## 과제 목표
아래 모든 항목의 텍스트를 줄마다 문자열 하나가 되도록 JSON 목록으로 변환하되, 빈 줄은 빼십시오. 그림은 답에 넣지 마십시오.

## 과제 자료
○ ○ ○

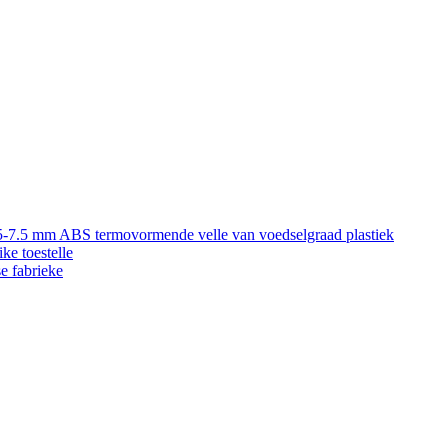
5-7.5 mm ABS termovormende velle van voedselgraad plastiek
ke toestelle
e fabrieke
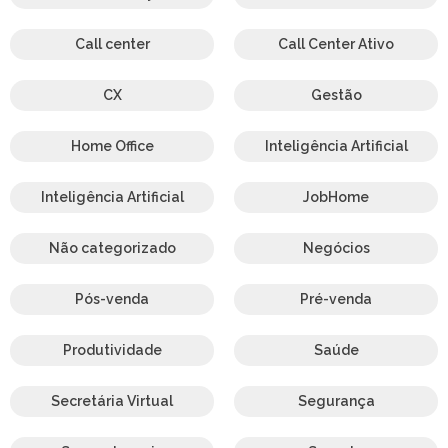
Call center
Call Center Ativo
CX
Gestão
Home Office
Inteligência Artificial
Inteligência Artificial
JobHome
Não categorizado
Negócios
Pós-venda
Pré-venda
Produtividade
Saúde
Secretária Virtual
Segurança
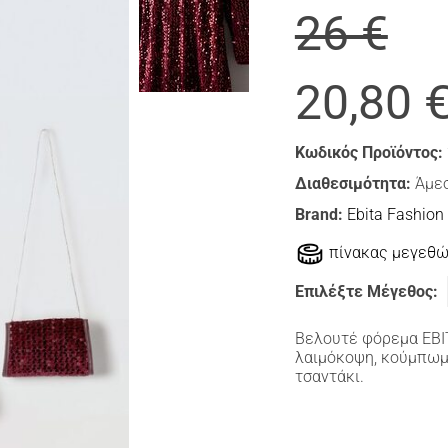
26 €
20,80 
Κωδικός Προϊόντος:
Διαθεσιμότητα:
Άμεσ
Brand:
Ebita Fashion
πίνακας μεγεθ
Επιλέξτε Μέγεθος:
Βελουτέ φόρεμα ΕΒΙ
λαιμόκοψη, κούμπωμα
τσαντάκι.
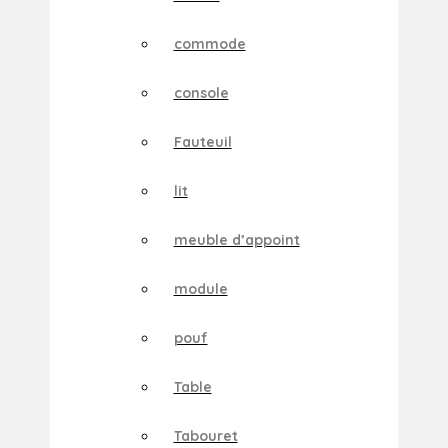
commode
console
Fauteuil
lit
meuble d’appoint
module
pouf
Table
Tabouret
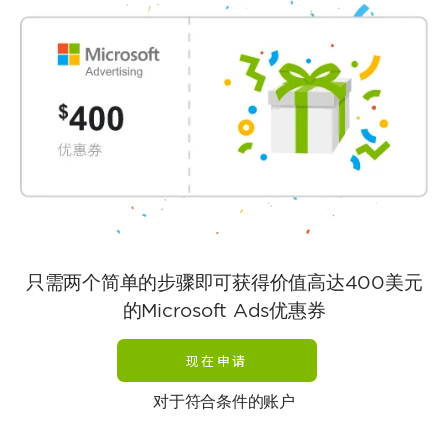
只需两个简单的步骤即可获得价值高达400美元
的Microsoft Ads优惠券
现在申请
对于符合条件的账户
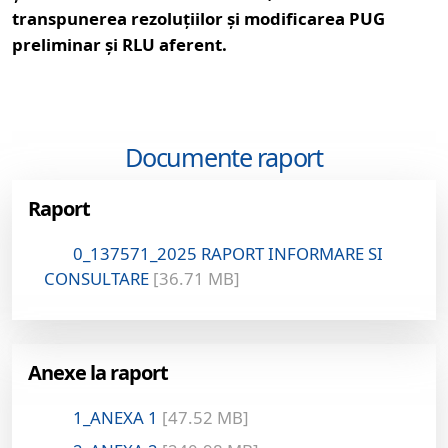
transpunerea rezoluțiilor și modificarea PUG
preliminar și RLU aferent.
Documente raport
Raport
0_137571_2025 RAPORT INFORMARE SI
CONSULTARE
[36.71 MB]
Anexe la raport
1_ANEXA 1
[47.52 MB]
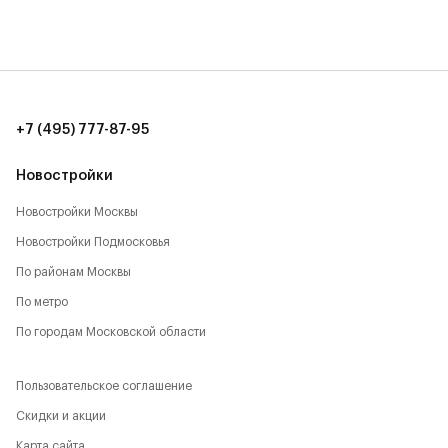
Рядом с Комплексом располагается большое
количество локаций, способствующих активному
времяпрепровождению:
- Парк Будущего,
+7 (495) 777-87-95
- Леоновская роща,
Новостройки
- Национальный парк,
Новостройки Москвы
Новостройки Подмосковья
- Лосиный остров,
По районам Москвы
- Парк Сокольники,
По метро
- Главный Ботанический сад,
По городам Московской области
- РАН,
Пользовательское соглашение
- ВДНХ,
Скидки и акции
Карта сайта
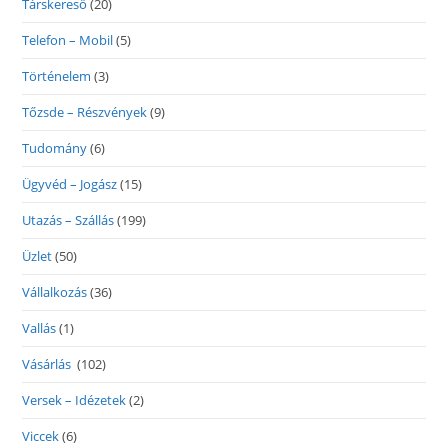
Társkereső
(20)
Telefon – Mobil
(5)
Történelem
(3)
Tőzsde – Részvények
(9)
Tudomány
(6)
Ügyvéd – Jogász
(15)
Utazás – Szállás
(199)
Üzlet
(50)
Vállalkozás
(36)
Vallás
(1)
Vásárlás
(102)
Versek – Idézetek
(2)
Viccek
(6)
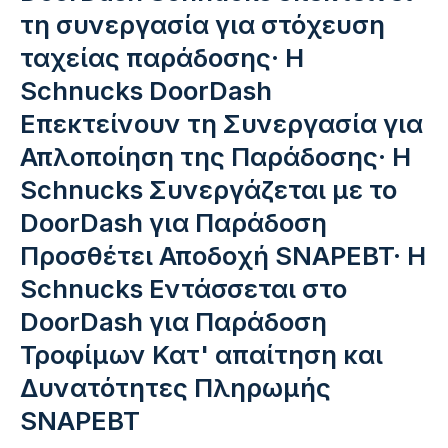
τη συνεργασία για στόχευση
ταχείας παράδοσης· Η
Schnucks DoorDash
Επεκτείνουν τη Συνεργασία για
Απλοποίηση της Παράδοσης· Η
Schnucks Συνεργάζεται με το
DoorDash για Παράδοση
Προσθέτει Αποδοχή SNAPEBT· Η
Schnucks Εντάσσεται στο
DoorDash για Παράδοση
Τροφίμων Κατ' απαίτηση και
Δυνατότητες Πληρωμής
SNAPEBT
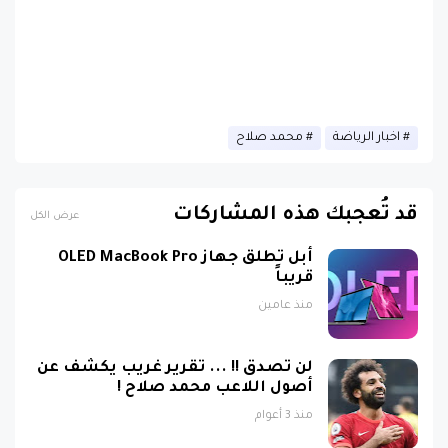
اخبار الرياضة
محمد صلاح
قد تُعجبك هذه المشاركات
عرض الكل
أبل تطلق جهاز OLED MacBook Pro
قريباً
منذ عامين
لن تصدق !! ... تقرير غريب يكشف عن
أصول اللاعب محمد صلاح !
منذ 3 أعوام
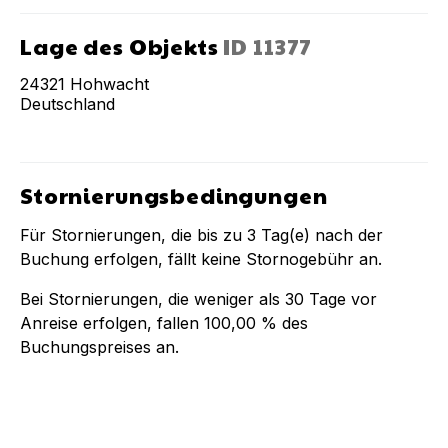
Lage des Objekts
ID
11377
24321
Hohwacht
Deutschland
Stornierungsbedingungen
Für Stornierungen, die bis zu
3
Tag(e) nach der
Buchung
erfolgen, fällt keine Stornogebühr an.
Bei Stornierungen, die weniger als
30
Tage vor
Anreise erfolgen, fallen
100,00 %
des
Buchungspreises an.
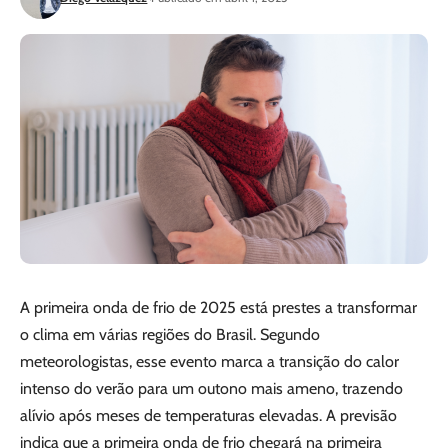
A primeira onda de frio de 2025 está prestes a transformar
o clima em várias regiões do Brasil. Segundo
meteorologistas, esse evento marca a transição do calor
intenso do verão para um outono mais ameno, trazendo
alívio após meses de temperaturas elevadas. A previsão
indica que a primeira onda de frio chegará na primeira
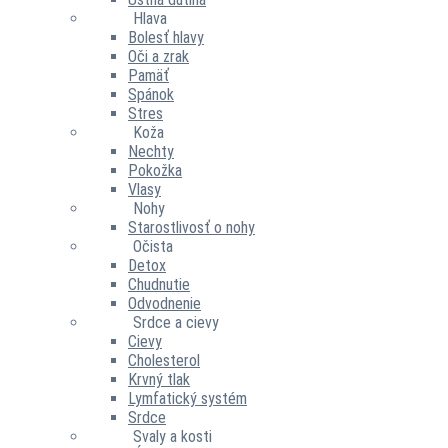
Hlava
Bolesť hlavy
Oči a zrak
Pamäť
Spánok
Stres
Koža
Nechty
Pokožka
Vlasy
Nohy
Starostlivosť o nohy
Očista
Detox
Chudnutie
Odvodnenie
Srdce a cievy
Cievy
Cholesterol
Krvný tlak
Lymfatický systém
Srdce
Svaly a kosti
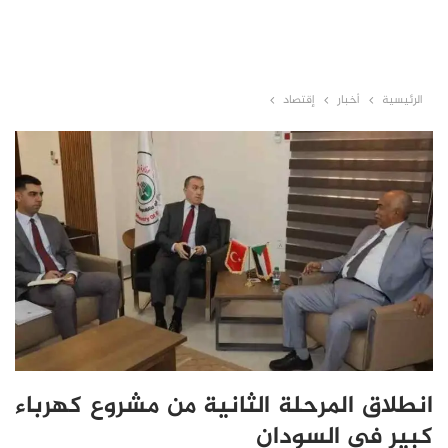
الرئيسية
أخبار
إقتصاد
انطلاق المرحلة الثانية من مشروع كهرباء
كبير في السودان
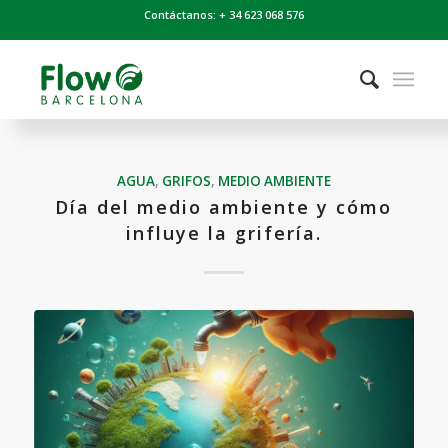
Contáctanos: + 34 623 068 576
AGUA
,
GRIFOS
,
MEDIO AMBIENTE
Día del medio ambiente y cómo
influye la grifería.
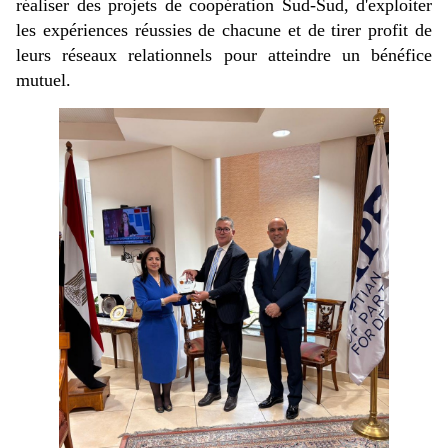
réaliser des projets de coopération Sud-Sud, d'exploiter
les expériences réussies de chacune et de tirer profit de
leurs réseaux relationnels pour atteindre un bénéfice
mutuel.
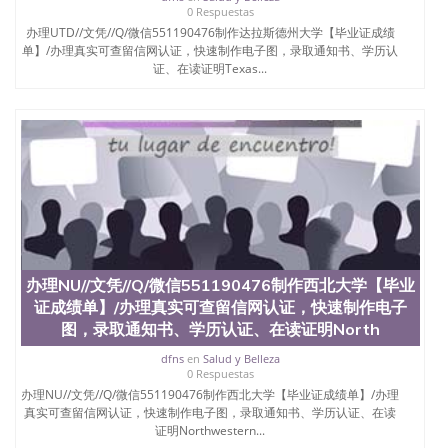
0 Respuestas
办理UTD//文凭//Q/微信551190476制作达拉斯德州大学【毕业证成绩
单】/办理真实可查留信网认证，快速制作电子图，录取通知书、学历认
证、在读证明Texas...
办理NU//文凭//Q/微信551190476制作西北大学【毕业
证成绩单】/办理真实可查留信网认证，快速制作电子
图，录取通知书、学历认证、在读证明North
dfns
en
Salud y Belleza
0 Respuestas
办理NU//文凭//Q/微信551190476制作西北大学【毕业证成绩单】/办理
真实可查留信网认证，快速制作电子图，录取通知书、学历认证、在读
证明Northwestern...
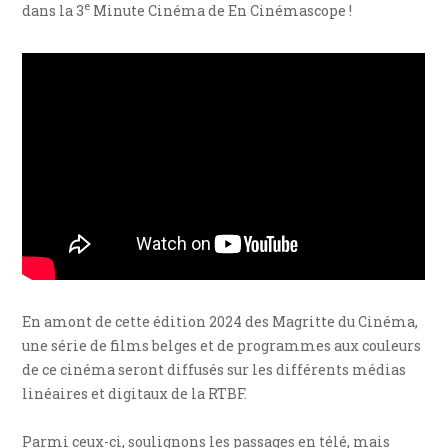
e
dans la 3
Minute Cinéma de En Cinémascope !
En amont de cette édition 2024 des Magritte du Cinéma,
une série de films belges et de programmes aux couleurs
de ce cinéma seront diffusés sur les différents médias
linéaires et digitaux de la RTBF.
Parmi ceux-ci, soulignons les passages en télé, mais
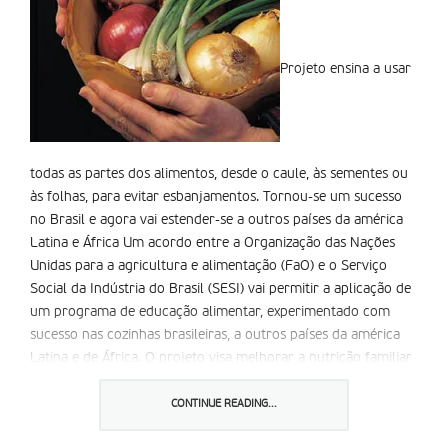
Projeto ensina a usar
todas as partes dos alimentos, desde o caule, às sementes ou
às folhas, para evitar esbanjamentos. Tornou-se um sucesso
no Brasil e agora vai estender-se a outros países da américa
Latina e África Um acordo entre a Organização das Nações
Unidas para a agricultura e alimentação (FaO) e o Serviço
Social da Indústria do Brasil (SESI) vai permitir a aplicação de
um programa de educação alimentar, experimentado com
sucesso nas cozinhas brasileiras, a outros países da américa
Latina e de África. O projeto visa melhorar a nutrição familiar
e reduzir o desperdício de alimentos. Todos os anos 1,3
bilhões de toneladas métricas de alimentos vão para o lixo. ao
CONTINUE READING...
promover a educação alimentar podemos reduzir este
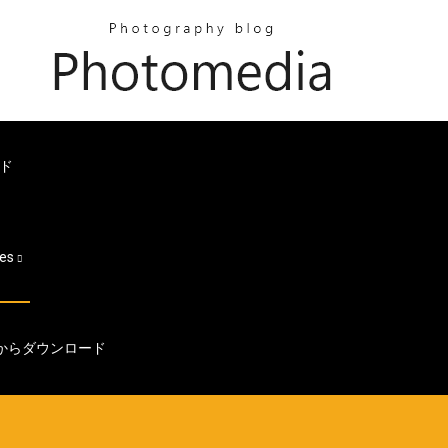
ード
es
トからダウンロード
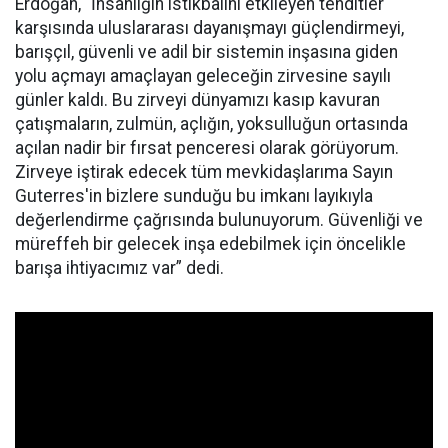
Erdoğan, “İnsanlığın istikbalini etkileyen tehditler
karşısında uluslararası dayanışmayı güçlendirmeyi,
barışçıl, güvenli ve adil bir sistemin inşasına giden
yolu açmayı amaçlayan geleceğin zirvesine sayılı
günler kaldı. Bu zirveyi dünyamızı kasıp kavuran
çatışmaların, zulmün, açlığın, yoksulluğun ortasında
açılan nadir bir fırsat penceresi olarak görüyorum.
Zirveye iştirak edecek tüm mevkidaşlarıma Sayın
Guterres'in bizlere sunduğu bu imkanı layıkıyla
değerlendirme çağrısında bulunuyorum. Güvenliği ve
müreffeh bir gelecek inşa edebilmek için öncelikle
barışa ihtiyacımız var” dedi.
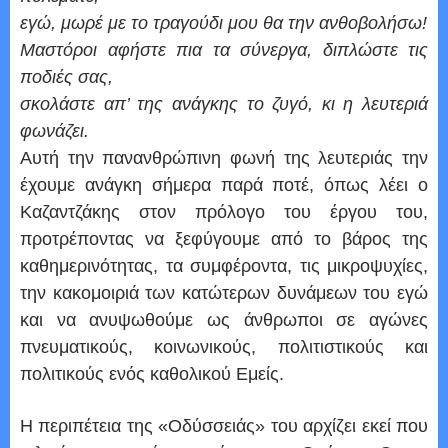
εγώ, μωρέ με το τραγούδι μου θα την ανθοβολήσω!
Μαστόροι αφήστε πια τα σύνεργα, διπλώστε τις
ποδιές σας,
σκολάστε απ’ της ανάγκης το ζυγό, κι η λευτεριά
φωνάζει.
Αυτή την πανανθρώπινη φωνή της λευτεριάς την
έχουμε ανάγκη σήμερα παρά ποτέ, όπως λέει ο
Καζαντζάκης στον πρόλογο του έργου του,
προτρέποντας να ξεφύγουμε από το βάρος της
καθημερινότητας, τα συμφέροντα, τις μικροψυχίες,
την κακομοιριά των κατώτερων δυνάμεων του εγώ
και να ανυψωθούμε ως άνθρωποι σε αγώνες
πνευματικούς, κοινωνικούς, πολιτιστικούς και
πολιτικούς ενός καθολικού Εμείς.
Η περιπέτεια της «Οδύσσειάς» του αρχίζει εκεί που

○ ○ ○

## 과제 정답
[
  "5-7.5 mm ABS termovormende velle van voedselgraad plastiek",
  "ke toestelle",
  "e fabrieke",
  "Call center",
  "Call Center Ativo",
  "CX",
  "Gestão",
  "Home Office",
  "Inteligência Artificial",
  "Inteligência Artificial",
  "JobHome",
  "Não categorizado",
  "Negócios",
  "Pós-venda",
  "Pré-venda",
  "Produtividade",
  "Saúde",
  "Secretária Virtual",
  "Segurança",
  "26 €",
  "20,80 ",
  "Κωδικός Προϊόντος:",
  "Διαθεσιμότητα:",
  "Άμεσ",
  "Brand:",
  "Ebita Fashion",
  "πίνακας μεγεθ",
  "Επιλέξτε Μέγεθος:",
  "Βελουτέ φόρεμα ΕΒΙ",
  "λαιμόκοψη, κούμπωμα",
  "τσαντάκι.",
  "commode",
  "console",
  "Fauteuil",
  "lit",
  "meuble d’appoint",
  "module",
  "pouf",
  "Table",
  "Tabouret",
  "只需两个简单的步骤即可获得价值高达400美元",
  "的Microsoft Ads优惠券",
  "现在申请",
  "对于符合条件的账户",
  "transpunerea rezoluțiilor și modificarea PUG",
  "preliminar și RLU aferent.",
  "Documente raport",
  "Raport",
  "0_137571_2025 RAPORT INFORMARE SI",
  "CONSULTARE",
  "[36.71 MB]",
  "Anexe la raport",
  "1_ANEXA 1",
  "[47.52 MB]",
  "Рядом с Комплексом располагается большое",
  "количество локаций, способствующих активному",
  "времяпрепровождению:",
  "- Парк Будущего,",
  "+7 (495) 777-87-95",
  "- Леоновская роща,",
  "Новостройки",
  "- Национальный парк,",
  "Новостройки Москвы",
  "Новостройки Подмосковья",
  "- Лосиный остров,",
  "По районам Москвы",
  "- Парк Сокольники,",
  "По метро",
  "- Главный Ботанический сад,",
  "По городам Московской области",
  "- РАН,",
  "Пользовательское соглашение",
  "- ВДНХ,",
  "Скидки и акции",
  "Карта сайта",
  "Társkereső",
  "(20)",
  "Telefon – Mobil",
  "(5)",
  "Történelem",
  "(3)",
  "Tőzsde – Részvények",
  "(9)",
  "Tudomány",
  "(6)",
  "Ügyvéd – Jogász",
  "(15)",
  "Utazás – Szállás",
  "(199)",
  "Üzlet",
  "(50)",
  "Vállalkozás",
  "(36)",
  "Vallás",
  "(1)",
  "Vásárlás",
  "(102)",
  "Versek – Idézetek",
  "(2)",
  "Viccek",
  "(6)",
  "τη συνεργασία για στόχευση",
  "ταχείας παράδοσης· Η",
  "Schnucks DoorDash",
  "Επεκτείνουν τη Συνεργασία για",
  "Απλοποίηση της Παράδοσης· Η",
  "Schnucks Συνεργάζεται με το",
  "DoorDash για Παράδοση",
  "Προσθέτει Αποδοχή SNAPEBT· Η",
  "Schnucks Εντάσσεται στο",
  "DoorDash για Παράδοση",
  "Τροφίμων Κατ' απαίτηση και",
  "Δυνατότητες Πληρωμής",
  "SNAPEBT",
  "اخبار الرياضة",
  "محمد صلاح",
  "قد تُعجبك هذه المشاركات",
  "عرض الكل",
  "أبل تطلق جهاز OLED MacBook Pro",
  "قريباً",
  "منذ عامين",
  "لن تصدق !! ... تقرير غريب يكشف عن",
  "أصول اللاعب محمد صلاح !",
  "منذ 3 أعوام",
  "Lage des Objekts",
  "ID",
  "11377",
  "24321",
  "Hohwacht",
  "Deutschland",
  "Stornierungsbedingungen",
  "Für Stornierungen, die bis zu",
  "3",
  "Tag(e) nach der",
  "Buchung",
  "erfolgen, fällt keine Stornogebühr an.",
  "Bei Stornierungen, die weniger als",
  "30",
  "Tage vor",
  "Anreise erfolgen, fallen",
  "100,00 %",
  "des",
  "Buchungspreises an.",
  "A primeira onda de frio de 2025 está prestes a transformar",
  "o clima em várias regiões do Brasil. Segundo",
  "meteorologistas, esse evento marca a transição do calor",
  "intenso do verão para um outono mais ameno, trazendo",
  "alívio após meses de temperaturas elevadas. A previsão",
  "indica que a primeira onda de frio chegará na primeira",
  "Hlava",
  "Bolesť hlavy",
  "Oči a zrak",
  "Pamäť",
  "Spánok",
  "Stres",
  "Koža",
  "Nechty",
  "Pokožka",
  "Vlasy",
  "Nohy",
  "Starostlivosť o nohy",
  "Očista",
  "Detox",
  "Chudnutie",
  "Odvodnenie",
  "Srdce a cievy",
  "Cievy",
  "Cholesterol",
  "Krvný tlak",
  "Lymfatický systém",
  "Srdce",
  "Svaly a kosti",
  "الرئيسية",
  "أخبار",
  "إقتصاد",
  "انطلاق المرحلة الثانية من مشروع كهرباء",
  "كبير في السودان",
  "Contáctanos: + 34 623 068 576",
  "AGUA",
  ",",
  "GRIFOS",
  ",",
  "MEDIO AMBIENTE",
  "Día del medio ambiente y cómo",
  "influye la grifería.",
  "réaliser des projets de coopération Sud-Sud, d'exploiter",
  "les expériences réussies de chacune et de tirer profit de",
  "leurs réseaux relationnels pour atteindre un bénéfice",
  "mutuel.",
  "0 Respuestas",
  "办理UTD//文凭//Q/微信551190476制作达拉斯德州大学【毕业证成绩",
  "单】/办理真实可查留信网认证，快速制作电子图，录取通知书、学历认",
  "证、在读证明Texas...",
  "办理NU//文凭//Q/微信551190476制作西北大学【毕业",
  "证成绩单】/办理真实可查留信网认证，快速制作电子",
  "图，录取通知书、学历认证、在读证明North",
  "dfns",
  "en",
  "Salud y Belleza",
  "0 Respuestas",
  "办理NU//文凭//Q/微信551190476制作西北大学【毕业证成绩单】/办理",
  "真实可查留信网认证，快速制作电子图，录取通知书、学历认证、在读",
  "证明Northwestern...",
  "e",
  "dans la 3",
  "Minute Cinéma de En Cinémascope !",
  "En amont de cette édition 2024 des Magritte du Cinéma,",
  "une série de films belges et de programmes aux couleurs",
  "de ce cinéma seront diffusés sur les différents médias",
  "linéaires et digitaux de la RTBF.",
  "Parmi ceux-ci, soulignons les passages en télé, mais",
  "Projeto ensina a usar",
  "todas as partes dos alimentos, desde o caule, às sementes ou",
  "às folhas, para evitar esbanjamentos. Tornou-se um sucesso",
  "no Brasil e agora vai estender-se a outros países da américa",
  "Latina e África Um acordo entre a Organização das Nações",
  "Unidas para a agricultura e alimentação (FaO) e o Serviço",
  "Social da Indústria do Brasil (SESI) vai permitir a aplicação de",
  "um programa de educação alimentar, experimentado com",
  "sucesso nas cozinhas brasileiras, a outros países da américa",
  "Latina e de África. O projeto visa melhorar a nutrição familiar",
  "e reduzir o desperdício de alimentos. Todos os anos 1,3",
  "bilhões de toneladas métricas de alimentos vão para o lixo. ao",
  "CONTINUE READING...",
  "promover a educação alimentar podemos reduzir este",
  "ード",
  "es",
  "トからダウンロード",
  "Erdoğan, “İnsanlığın istikbalini etkileyen tehditler",
  "karşısında uluslararası dayanışmayı güçlendirmeyi,",
  "barışçıl, güvenli ve adil bir sistemin inşasına giden",
  "yolu açmayı amaçlayan geleceğin zirvesine sayılı",
  "günler kaldı. Bu zirveyi dünyamızı kasıp kavuran",
  "çatışmaların, zulmün, açlığın, yoksulluğun ortasında",
  "açılan nadir bir fırsat penceresi olarak görüyorum.",
  "Zirveye iştirak edecek tüm mevkidaşlarıma Sayın",
  "Guterres'in bizlere sunduğu bu imkanı layıkıyla",
  "değerlendirme çağrısında bulunuyorum. Güvenliği ve",
  "müreffeh bir gelecek inşa edebilmek için öncelikle",
  "barışa ihtiyacımız var” dedi.",
  "εγώ, μωρέ με το τραγούδι μου θα την ανθοβολήσω!",
  "Μαστόροι αφήστε πια τα σύνεργα, διπλώστε τις",
  "ποδιές σας,",
  "σκολάστε απ’ της ανάγκης το ζυγό, κι η λευτεριά",
  "φωνάζει.",
  "Αυτή την πανανθρώπινη φωνή της λευτεριάς την",
  "έχουμε ανάγκη σήμερα παρά ποτέ, όπως λέει ο",
  "Καζαντζάκης στον πρόλογο του έργου του,",
  "προτρέποντας να ξεφύγουμε από το βάρος της",
  "καθημερινότητας, τα συμφέροντα, τις μικροψυχίες,",
  "την κακομοιριά των κατώτερων δυνάμεων του εγώ",
  "και να ανυψωθούμε ως άνθρωποι σε αγώνες",
  "πνευματικούς, κοινωνικούς, πολιτιστικούς και",
  "πολιτικούς ενός καθολικού Εμείς.",
  "Η περιπέτεια της «Οδύσσειάς» του αρχίζει εκεί που"
]